Like a game engine, we focus on getting the best performance possible with a known kind of content – we’re not trying to make a great general-purpose engine, but rather an insanely-great special-purpose engine. So yes, we know exactly what kind of content will go into this pipeline, and one of the constraints is that the SAME content will be deployed on the web, which has very well understood limitations on polygon count.

Originally posted by dorbie:
As for tearing up a perfectly good software pipeline… sigh, how much work is pushmatrix, multmatrix, popmatrix for each transformation node? Nobody is suggesting you tear anything up, just eliminate redundant software transformation when you’re already doing the matrix multiplication in hardware… and that’s exactly what you’re already doing with the viewing transformation.
The issue has to do with software architecture and layering. I am working to avoid sticking GL stuff all over an existing, highly optimized pipeline. There are a few key places where it is natural to shunt an exisitng data stream out of our pipeline and over to GL. Transforming geometry isn’t one of them. (Note that 90% of the “animation” done in the product visualization space we serve involves simply moving the eye point around, so the geometry transformation you’re so concerned about hardly ever runs anyway.)

Also, from what I’ve read, the MODELVIEW matrix stack is generally of fixed depth. In the general purpose case, that must mean that you have to implement this stuff in both places anyway, in case you run out of room in the stack.

I’ve never seen an app legitimately overflow the modelview matrix stack, usually it’s a missing popmatrix call, it’s guaranteed to be at least 32 deep. Worst case you could manually multiply the last matrix, still no need for software xform, just software matrix mult.

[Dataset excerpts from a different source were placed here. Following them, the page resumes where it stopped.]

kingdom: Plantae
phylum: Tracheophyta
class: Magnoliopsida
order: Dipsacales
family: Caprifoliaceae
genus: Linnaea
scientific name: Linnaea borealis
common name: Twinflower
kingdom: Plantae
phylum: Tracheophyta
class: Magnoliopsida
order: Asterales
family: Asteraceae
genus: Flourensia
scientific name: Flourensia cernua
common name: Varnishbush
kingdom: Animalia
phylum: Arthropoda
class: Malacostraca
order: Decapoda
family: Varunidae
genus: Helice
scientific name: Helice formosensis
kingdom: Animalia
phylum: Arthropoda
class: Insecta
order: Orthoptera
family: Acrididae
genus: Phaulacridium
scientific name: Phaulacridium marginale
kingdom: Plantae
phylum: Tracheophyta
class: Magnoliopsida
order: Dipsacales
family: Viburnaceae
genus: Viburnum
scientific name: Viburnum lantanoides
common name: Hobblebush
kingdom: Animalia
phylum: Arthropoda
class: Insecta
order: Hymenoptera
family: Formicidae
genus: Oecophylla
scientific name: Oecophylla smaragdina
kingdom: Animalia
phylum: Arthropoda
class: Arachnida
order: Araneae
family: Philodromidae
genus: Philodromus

You’re already doing the viewing matrix mult, doing the model on there is free. This is not a case of premature optimization, it’s about using a resource you’re already using in the correct and standard way for ‘free’ with very little effort. Anyhoo, I’m done trying to persuade you to do the right thing.

Read the RedBook. I met this problem before too. Light Position will be transformed in ModelViewMatrix. so you should

draw()
<-------->
glLight()
<--------->

Read the thread, that was not his problem. In anycase your post is incorrect.

Your light position would lag one frame behind at best.

You need to place the viewing matrix on the modelview stack and then position world space lights then draw the scene.

For lights under model matrix transformation you need to apply those transformations to the modelview matrix before positioning the object space lights. Then draw the scene.